25/03/2015: North Dakota, USA: temperature shifts make grain storage tricky

Fast shifts in temperatures have led to some tricky stored grain management decisions in the USA's North Dakota region, according to experts, writes Mikkel Pates for the Grand Forks Herald.

Ken Hellevang, North Dakota State University Extension Service agricultural engineer and specialist in grain storage, says the recent temperatures in the 70s brought in a lot of calls from farmers, wondering whether they should turn the fans on to dry grain in bins.
  
http://www.grandforksherald.com/news/agriculture/3705682-temperature-shifts-make-grain-storage-tricky
“The answer was yes, because we were running temperatures consistently above-normal,” Hellevang says. “I normally recommend we start air drying when we have average temperatures, about 40 degrees,” meaning daytime temperatures consistently in the 50s, even though evening temperatures might dip into the 20s.
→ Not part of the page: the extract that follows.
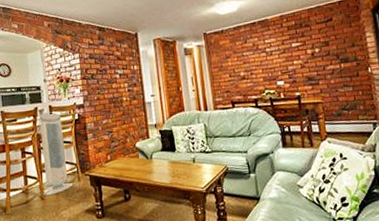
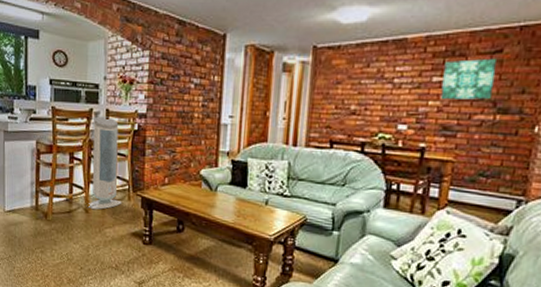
wall art: none [297,25,335,59] -> present [440,58,497,100]

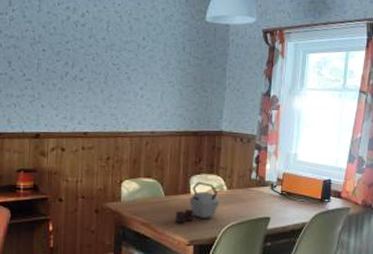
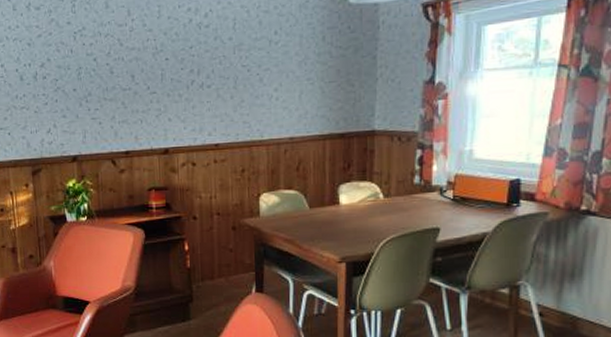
kettle: present [175,181,220,223] -> none [323,190,375,238]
Some grain on the top of bins and particularly along south walls warmed up, but farmers can’t leave the grain warm. After the outside temperatures drop, farmers need to run aeration fans to cool the grain again to avoid spoilage.

“The goal should be to keep the grain between 30 and 40 degrees as we go into spring and early summer,” says Hellevang, who spoke March 19 at the Western Corn Belt Precision Ag Conference in Sioux Falls, S.D., sponsored by South Dakota State University in Brookings.

Hellevang says he has gotten calls from farmers who put corn into grain bins at 17 to 19 percent moisture.

“At that moisture content, it’s still too wet to safely store corn at the warmer temperatures,” he says. “Keeping the corn cool is very important.”

One of the only Extension Service grain storage specialists for several states around, Hellevang says the storage situation this year is similar across the region.

“Even as you went farther east in the Corn Belt, we were seeing some of the same conditions,” he says. “I got some calls out of Iowa, and farther east, seeing similar numbers.”